DOKUMEN SUMBER:
▼▼▼
Sektor-sektor tersebut menunjukkan peluang untuk Indonesia membangun kapasitas lokal dalam bidang kesehatan.
SDM yang Bertumbuh
Indonesia memiliki stok lulusan STEM (Science, Technology, Engineering, and Mathematics) kampus-kampus ternama, banyak di antaranya bersemangat untuk berkontribusi pada pengembangan teknologi baru. Institusi-institusi edukasi semakin banyak membuat program-program teknik biomedis serta bioteknologi yang dapat dijadikan pondasi yang kuat untuk perkembangan masa depan. Dengan berinvestasi dalam SDM serta memberi kesempatan untuk ilmuan, teknisi, dan peneliti untuk bekerja dalam proyek-proyek, Indonesia dapat membangun industry biomedis lokal yang lebih kompetitif, terutama terhadap perusahaan asing.
Peran Pemerintahan
Pemerintah Indonesia telah menyadari perlunya perkembangan produksi lokal teknologi medis dan telah membuat beberapa kebijakan untuk mendukung inovasi dan mengurangi ketergantungan pada impor. Upaya yang sudah ada saat ini adalah:
- Insentif Pajak untuk Startup Biomedis: Pemerintah memberikan potongan pajak serta insentif finansial kepada perusahaan-perusahaan yang mengembangkan teknologi biomedis secara domestik yand didesain untuk mengurangi biaya produksi serta mendorong inovasi lokal.
- Public-Private Partnerships (PPP): Pemerintah telah bekerja sama dengan pihak swasta untuk mendukung riset dan pengembangan (R&D) di sektor biomedis. Â Kerja sama ini menggabungkan universitas, lembaga penelitian, dan perusahaan swasta untuk berkolaborasi dalam mengembangkan teknologi.
- Investasi dalam R&D: Selain itu, pemerintah juga telah meningkatkan investasi dalam riset kesehatan dalam bentuk pendanaan pada universitas dan Lembaga penelitian.
Pendekatan Perkembangan KolaboratifÂ
Kerja Sama Internasional
Salah satu cara yang paling menjanjikan agar Indoensia dapat mengakselerasi perkembangan sektor biomedisnya adalah melalui kolaborasi internasional. Dengan membentuk kerja sama dengan perusahaaan global dan lembaga penelitian, Indonesia dapat memanfaatkan transfer teknologi, riset dan penelitian, serta perkembangan informasi. Misalnya, kolaborasi dengan Korea Selatan yang memiliki perkembangan industry biomedis yang sangat cepat, Indonesia dapat mendapatkan akses pada teknologi dan keahliannya.
▲▲▲
DATA YANG DIBERIKAN:
▼▼▼
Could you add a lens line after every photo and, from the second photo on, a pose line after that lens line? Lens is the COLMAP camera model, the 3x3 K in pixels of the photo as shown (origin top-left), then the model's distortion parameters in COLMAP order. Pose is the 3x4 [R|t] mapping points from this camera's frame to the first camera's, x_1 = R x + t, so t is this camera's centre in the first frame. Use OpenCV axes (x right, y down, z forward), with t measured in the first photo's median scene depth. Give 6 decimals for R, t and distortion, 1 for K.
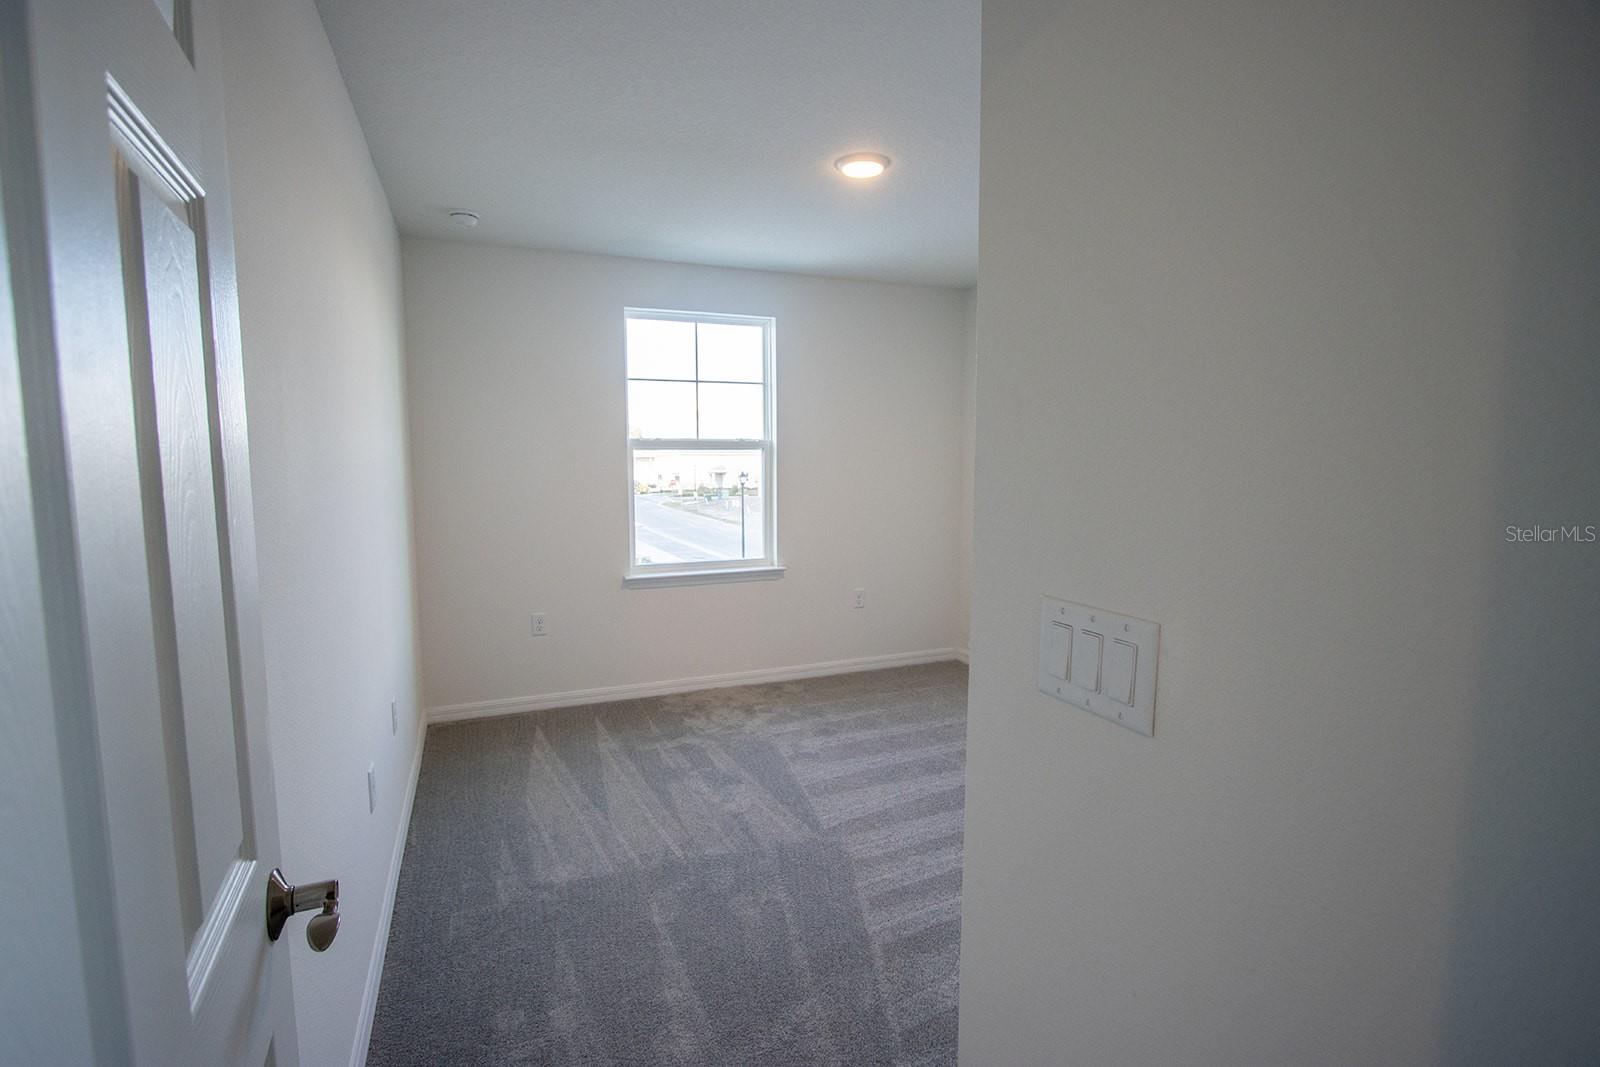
lens RADIAL K [[745.2, 0, 799.4], [0, 745.2, 531.2], [0, 0, 1]] dist [-0.024315, 0.004642]
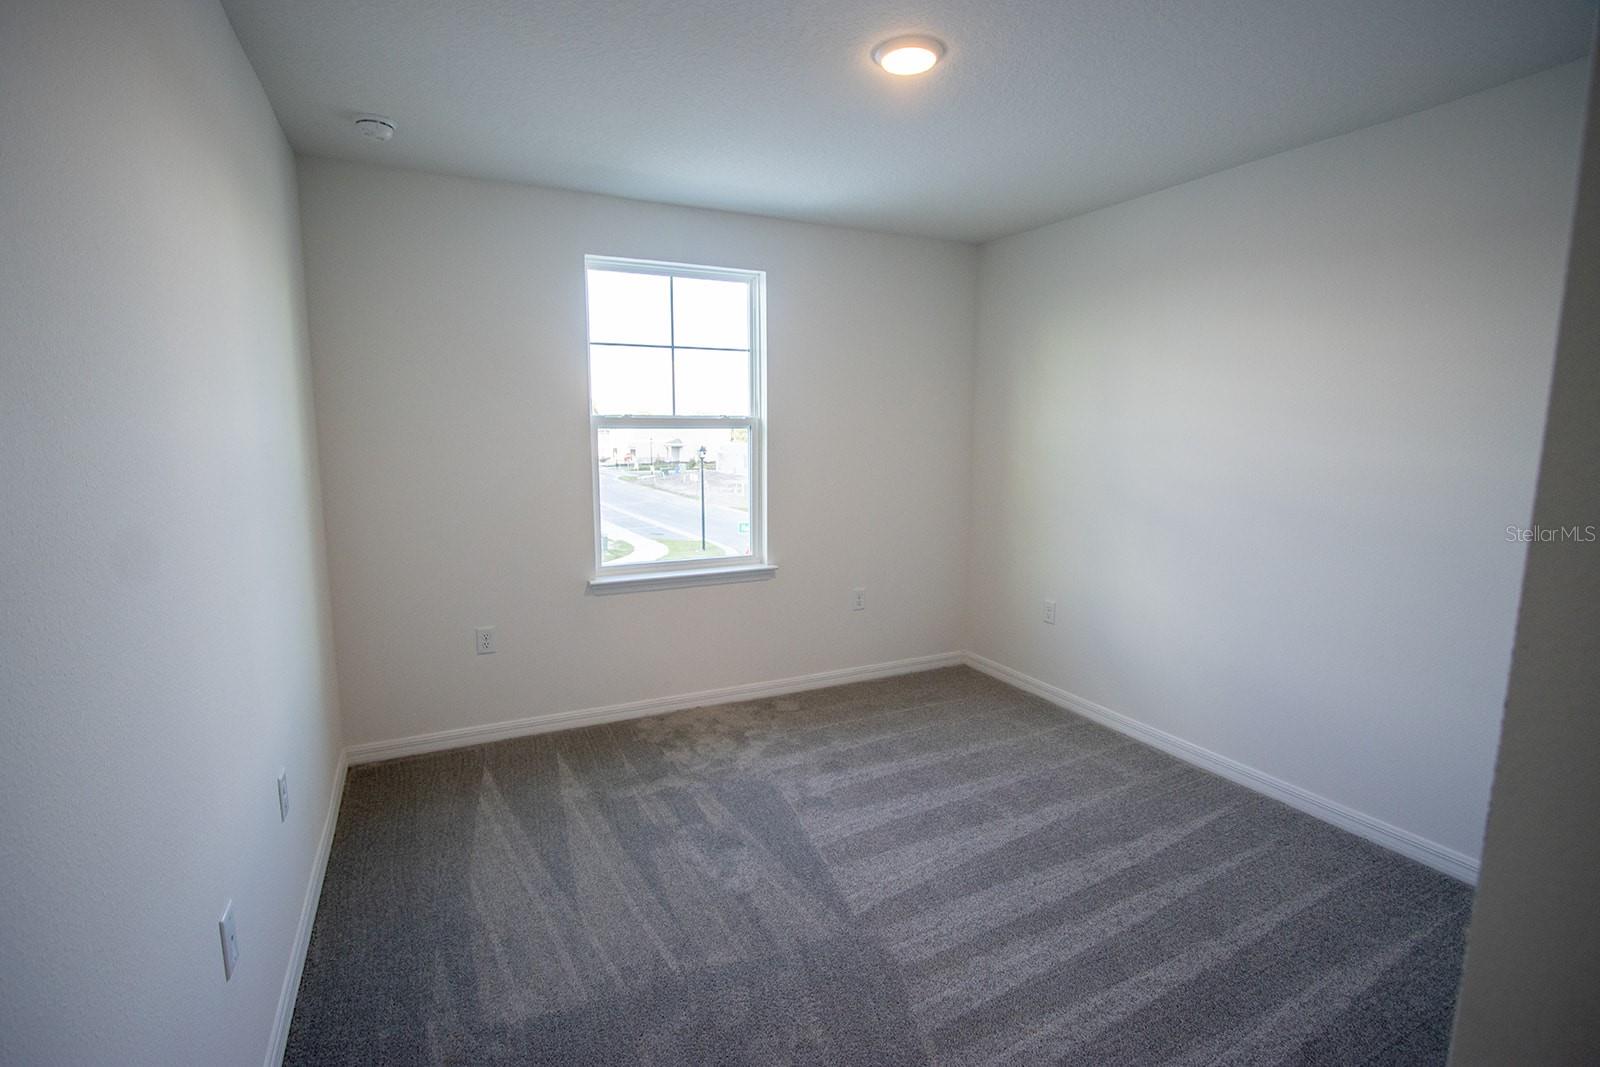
lens RADIAL K [[745.2, 0, 799.4], [0, 745.2, 531.2], [0, 0, 1]] dist [-0.024315, 0.004642]
pose [[0.998402, -0.004796, 0.056302, -0.051122], [0.002792, 0.999362, 0.035604, -0.027318], [-0.056437, -0.035390, 0.997779, 0.173188]]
▲▲▲
TUGAS YANG DIMINTA:
A. Jawab pertanyaan berikut berdasarkan teks tentang sektor biomedis Indonesia.
(i) Program apa yang semakin banyak dibuat oleh institusi edukasi?
(ii) Pihak apa saja yang digabungkan dalam kerja sama pemerintah dengan swasta (PPP)?
(iii) Negara mana yang disebut sebagai contoh mitra kolaborasi internasional?
B. Ganti "inovasi" dengan "pembaruan" dalam bagian teks tentang sektor biomedis Indonesia yang dimulai dari "Peran Pemerintahan" dan berakhir pada "mendorong inovasi lokal.". Tuliskan kembali bagian itu.
C. Tulis bagian selanjutnya dari teks tentang sektor biomedis Indonesia, dimulai setelah kalimat terakhirnya.

JAWABAN TIAP TUGAS:
A.
(i) Program teknik biomedis serta bioteknologi.
(ii) Universitas, lembaga penelitian, dan perusahaan swasta.
(iii) Korea Selatan.

B.
Peran Pemerintahan
Pemerintah Indonesia telah menyadari perlunya perkembangan produksi lokal teknologi medis dan telah membuat beberapa kebijakan untuk mendukung pembaruan dan mengurangi ketergantungan pada impor. Upaya yang sudah ada saat ini adalah:
- Insentif Pajak untuk Startup Biomedis: Pemerintah memberikan potongan pajak serta insentif finansial kepada perusahaan-perusahaan yang mengembangkan teknologi biomedis secara domestik yand didesain untuk mengurangi biaya produksi serta mendorong pembaruan lokal.

C.
Kerja sama ini juga dapat berbentuk "usaha patungan", di mana perusahaan asing mendirikan fasilitas produksi lokal di Indonesia. Hal ini tidak hanya akan mengurangi biaya impor, tetapi juga menciptakan lapangan kerja dan merangsang perekonomian lokal.
Public-Private Partnerships (PPP)
PPP memberikan pendekatan kolaboratif dalam mendorong kemajuan sektor biomedis lokal. Dengan mengarahkan anggaran pemerintah ke sektor swasta dan riset akademis, kerja sama ini dappat mempercepat perkembangan teknologi medis yang baru. Misalnya, kolaborasi ini dapat berfokus untuk memproduksi peralatan diagnostik dengan biaya rendah untuk daerah pedesaan.
Kesimpulan
Indonesia memiliki ketergantungan yang besar pada teknologi biomedis impor, yang berdampak negatif pada perekonomian dan industry lokal. Namun, ada kesempatan nyata untuk mengurangi ketergantungan ini dengan mendorong inovasi lokal, berinvestasi dalam penelitian dan pengembangan (R&D), serta mendukung pertumbuhan perusahaan biomedis domestik. Dengan kebijakan yang tepat, kemitraan strategis, serta investasi dalam SDM dan infrastruktur, Indonesia dapat membangun sektor biomedis yang lebih tangguh dan mandiri, meningkatkan sistem kesehatan serta perekonomiannya secara keseluruhan.